**Activity**
Find every line below where the string "labels" shows up, and copy those lines.

**Extracted entries**
►

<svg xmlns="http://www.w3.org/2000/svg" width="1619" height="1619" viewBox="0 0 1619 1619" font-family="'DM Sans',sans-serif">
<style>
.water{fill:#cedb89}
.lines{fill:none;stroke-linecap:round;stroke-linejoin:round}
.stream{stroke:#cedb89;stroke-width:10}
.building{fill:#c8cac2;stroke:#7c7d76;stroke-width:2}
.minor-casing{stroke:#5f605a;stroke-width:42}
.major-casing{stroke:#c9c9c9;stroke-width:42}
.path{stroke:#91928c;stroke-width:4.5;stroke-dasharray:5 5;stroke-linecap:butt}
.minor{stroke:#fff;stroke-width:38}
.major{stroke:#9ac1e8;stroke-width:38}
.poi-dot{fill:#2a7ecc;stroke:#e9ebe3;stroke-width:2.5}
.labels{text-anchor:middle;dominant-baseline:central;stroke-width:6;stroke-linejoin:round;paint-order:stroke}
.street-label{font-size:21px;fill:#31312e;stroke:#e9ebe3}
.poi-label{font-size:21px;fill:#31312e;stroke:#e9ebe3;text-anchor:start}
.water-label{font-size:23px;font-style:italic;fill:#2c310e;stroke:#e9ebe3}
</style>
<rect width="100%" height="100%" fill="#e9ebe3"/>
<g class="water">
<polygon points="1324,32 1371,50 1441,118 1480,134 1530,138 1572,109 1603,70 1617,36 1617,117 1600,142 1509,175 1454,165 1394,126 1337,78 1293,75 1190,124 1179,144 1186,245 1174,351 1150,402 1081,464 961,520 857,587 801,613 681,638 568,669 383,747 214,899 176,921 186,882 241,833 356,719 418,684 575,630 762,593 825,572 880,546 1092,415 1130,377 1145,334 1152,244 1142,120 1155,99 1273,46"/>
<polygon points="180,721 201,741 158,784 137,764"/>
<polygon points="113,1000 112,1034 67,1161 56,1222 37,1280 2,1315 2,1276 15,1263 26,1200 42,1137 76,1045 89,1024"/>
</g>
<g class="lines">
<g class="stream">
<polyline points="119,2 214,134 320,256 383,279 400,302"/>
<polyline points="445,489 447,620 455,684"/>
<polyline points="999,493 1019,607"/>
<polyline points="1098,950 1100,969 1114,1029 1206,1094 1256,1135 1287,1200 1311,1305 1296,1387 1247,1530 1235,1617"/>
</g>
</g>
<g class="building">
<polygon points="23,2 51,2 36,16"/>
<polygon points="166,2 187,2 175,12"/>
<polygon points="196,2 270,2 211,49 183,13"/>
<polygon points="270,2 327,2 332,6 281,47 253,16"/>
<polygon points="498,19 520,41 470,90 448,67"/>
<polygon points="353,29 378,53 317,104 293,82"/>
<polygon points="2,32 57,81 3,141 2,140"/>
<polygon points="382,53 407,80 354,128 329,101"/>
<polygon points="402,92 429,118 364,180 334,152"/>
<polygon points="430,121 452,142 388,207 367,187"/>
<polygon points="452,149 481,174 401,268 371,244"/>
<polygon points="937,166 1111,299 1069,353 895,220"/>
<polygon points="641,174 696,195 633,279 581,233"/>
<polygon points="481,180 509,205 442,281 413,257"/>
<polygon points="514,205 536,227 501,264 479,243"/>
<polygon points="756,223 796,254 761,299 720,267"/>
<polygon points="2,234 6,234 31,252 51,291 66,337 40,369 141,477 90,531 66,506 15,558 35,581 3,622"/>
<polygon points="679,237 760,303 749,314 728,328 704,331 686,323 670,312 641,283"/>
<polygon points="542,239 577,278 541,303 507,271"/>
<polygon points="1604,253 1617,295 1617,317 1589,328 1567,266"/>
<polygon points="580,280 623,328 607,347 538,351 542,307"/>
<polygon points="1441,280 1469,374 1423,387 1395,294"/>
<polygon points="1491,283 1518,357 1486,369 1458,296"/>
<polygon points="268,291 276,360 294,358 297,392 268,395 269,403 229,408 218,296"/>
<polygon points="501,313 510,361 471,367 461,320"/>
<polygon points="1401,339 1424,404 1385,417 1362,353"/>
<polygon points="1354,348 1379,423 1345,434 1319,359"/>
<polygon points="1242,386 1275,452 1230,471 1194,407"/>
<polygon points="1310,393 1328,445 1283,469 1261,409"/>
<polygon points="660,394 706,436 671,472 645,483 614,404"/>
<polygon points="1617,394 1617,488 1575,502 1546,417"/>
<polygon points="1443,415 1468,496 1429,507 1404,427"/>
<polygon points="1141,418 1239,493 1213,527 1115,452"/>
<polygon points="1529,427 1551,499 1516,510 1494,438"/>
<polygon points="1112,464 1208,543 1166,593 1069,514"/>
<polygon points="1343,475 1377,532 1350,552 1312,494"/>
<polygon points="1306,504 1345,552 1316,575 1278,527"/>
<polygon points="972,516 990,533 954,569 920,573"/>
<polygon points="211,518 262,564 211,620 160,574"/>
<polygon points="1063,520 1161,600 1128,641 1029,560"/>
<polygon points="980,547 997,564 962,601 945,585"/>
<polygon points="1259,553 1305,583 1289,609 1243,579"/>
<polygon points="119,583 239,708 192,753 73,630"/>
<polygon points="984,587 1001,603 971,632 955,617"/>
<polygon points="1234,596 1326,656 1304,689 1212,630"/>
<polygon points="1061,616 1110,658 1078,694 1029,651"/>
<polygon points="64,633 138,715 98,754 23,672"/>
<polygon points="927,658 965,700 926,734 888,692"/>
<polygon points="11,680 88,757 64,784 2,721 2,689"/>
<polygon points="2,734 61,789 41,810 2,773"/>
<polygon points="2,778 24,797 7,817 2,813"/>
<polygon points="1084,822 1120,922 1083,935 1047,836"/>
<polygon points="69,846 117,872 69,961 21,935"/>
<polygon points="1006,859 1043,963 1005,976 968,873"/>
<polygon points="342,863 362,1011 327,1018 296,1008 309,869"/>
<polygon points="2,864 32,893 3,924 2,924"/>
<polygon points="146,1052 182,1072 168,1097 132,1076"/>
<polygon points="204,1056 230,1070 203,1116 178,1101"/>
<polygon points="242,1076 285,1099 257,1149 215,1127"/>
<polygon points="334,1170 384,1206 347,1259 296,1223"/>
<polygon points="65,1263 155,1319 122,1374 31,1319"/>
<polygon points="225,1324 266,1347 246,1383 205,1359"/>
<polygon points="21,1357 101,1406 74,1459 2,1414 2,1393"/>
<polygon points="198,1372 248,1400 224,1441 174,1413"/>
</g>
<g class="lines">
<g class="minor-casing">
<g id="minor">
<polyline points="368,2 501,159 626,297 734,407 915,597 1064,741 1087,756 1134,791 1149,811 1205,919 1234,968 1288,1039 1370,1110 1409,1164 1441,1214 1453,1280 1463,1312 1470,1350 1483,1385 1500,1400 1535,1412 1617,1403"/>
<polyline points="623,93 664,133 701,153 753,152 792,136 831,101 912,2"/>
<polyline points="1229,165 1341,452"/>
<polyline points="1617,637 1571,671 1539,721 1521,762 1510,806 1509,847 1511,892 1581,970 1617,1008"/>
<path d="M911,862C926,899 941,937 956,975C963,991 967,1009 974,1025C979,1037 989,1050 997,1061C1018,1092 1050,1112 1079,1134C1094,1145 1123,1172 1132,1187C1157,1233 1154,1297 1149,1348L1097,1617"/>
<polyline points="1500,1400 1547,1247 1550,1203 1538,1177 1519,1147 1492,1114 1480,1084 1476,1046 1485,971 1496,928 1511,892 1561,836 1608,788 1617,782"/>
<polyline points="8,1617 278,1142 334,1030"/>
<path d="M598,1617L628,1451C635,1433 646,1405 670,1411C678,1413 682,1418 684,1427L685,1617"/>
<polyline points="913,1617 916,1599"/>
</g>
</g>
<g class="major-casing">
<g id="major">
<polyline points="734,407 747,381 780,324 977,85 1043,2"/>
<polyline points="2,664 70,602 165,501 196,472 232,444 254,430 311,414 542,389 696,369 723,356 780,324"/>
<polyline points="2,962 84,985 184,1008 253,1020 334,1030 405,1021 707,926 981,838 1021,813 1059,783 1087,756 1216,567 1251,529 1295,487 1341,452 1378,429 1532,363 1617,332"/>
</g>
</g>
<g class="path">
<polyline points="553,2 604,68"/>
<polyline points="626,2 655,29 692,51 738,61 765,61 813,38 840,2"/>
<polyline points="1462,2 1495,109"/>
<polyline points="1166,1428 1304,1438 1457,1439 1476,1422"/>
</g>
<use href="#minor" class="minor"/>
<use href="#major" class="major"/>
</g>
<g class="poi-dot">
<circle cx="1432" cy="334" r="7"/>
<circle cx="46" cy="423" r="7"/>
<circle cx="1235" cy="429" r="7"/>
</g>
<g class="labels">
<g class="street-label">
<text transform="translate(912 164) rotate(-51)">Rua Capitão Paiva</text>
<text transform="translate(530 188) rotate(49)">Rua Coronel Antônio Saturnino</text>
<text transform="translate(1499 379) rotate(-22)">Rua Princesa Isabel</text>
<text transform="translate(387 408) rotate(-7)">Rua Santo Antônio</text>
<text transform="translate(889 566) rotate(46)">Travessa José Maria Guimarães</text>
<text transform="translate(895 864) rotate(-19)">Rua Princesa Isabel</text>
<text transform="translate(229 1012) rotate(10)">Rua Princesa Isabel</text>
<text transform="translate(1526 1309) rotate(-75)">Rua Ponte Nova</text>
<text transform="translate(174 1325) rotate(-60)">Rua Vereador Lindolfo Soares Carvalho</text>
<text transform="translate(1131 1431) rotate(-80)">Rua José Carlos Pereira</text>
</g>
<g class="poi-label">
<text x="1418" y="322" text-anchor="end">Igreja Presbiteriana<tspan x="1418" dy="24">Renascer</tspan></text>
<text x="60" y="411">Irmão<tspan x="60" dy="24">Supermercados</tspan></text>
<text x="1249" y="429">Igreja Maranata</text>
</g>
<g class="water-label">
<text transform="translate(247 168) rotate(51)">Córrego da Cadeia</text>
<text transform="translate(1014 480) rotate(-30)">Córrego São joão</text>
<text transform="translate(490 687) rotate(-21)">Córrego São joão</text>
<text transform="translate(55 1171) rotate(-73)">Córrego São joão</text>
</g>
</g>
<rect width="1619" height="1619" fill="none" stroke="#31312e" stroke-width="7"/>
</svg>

◄

**Written answer**
.labels{text-anchor:middle;dominant-baseline:central;stroke-width:6;stroke-linejoin:round;paint-order:stroke}
<g class="labels">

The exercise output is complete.